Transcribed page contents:
Segment Open

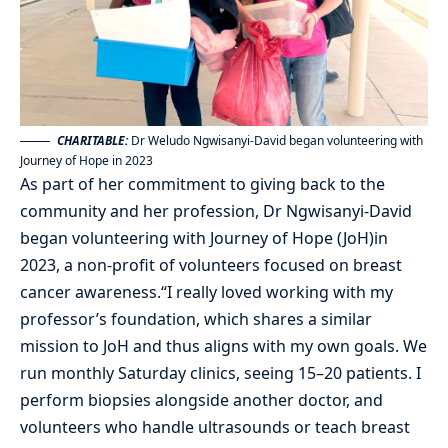
CHARITABLE:
Dr Weludo Ngwisanyi-David began volunteering with
Journey of Hope in 2023
As part of her commitment to giving back to the
community and her profession, Dr Ngwisanyi-David
began volunteering with Journey of Hope (JoH)in
2023, a non-profit of volunteers focused on breast
cancer awareness.“I really loved working with my
professor’s foundation, which shares a similar
mission to JoH and thus aligns with my own goals. We
run monthly Saturday clinics, seeing 15–20 patients. I
perform biopsies alongside another doctor, and
volunteers who handle ultrasounds or teach breast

Segment Closed

## WHAT TO PRODUCE
Once the pictures are removed, reproduce the remaining entries above exactly.

## EXERCISE ANSWER
CHARITABLE:
Dr Weludo Ngwisanyi-David began volunteering with
Journey of Hope in 2023
As part of her commitment to giving back to the
community and her profession, Dr Ngwisanyi-David
began volunteering with Journey of Hope (JoH)in
2023, a non-profit of volunteers focused on breast
cancer awareness.“I really loved working with my
professor’s foundation, which shares a similar
mission to JoH and thus aligns with my own goals. We
run monthly Saturday clinics, seeing 15–20 patients. I
perform biopsies alongside another doctor, and
volunteers who handle ultrasounds or teach breast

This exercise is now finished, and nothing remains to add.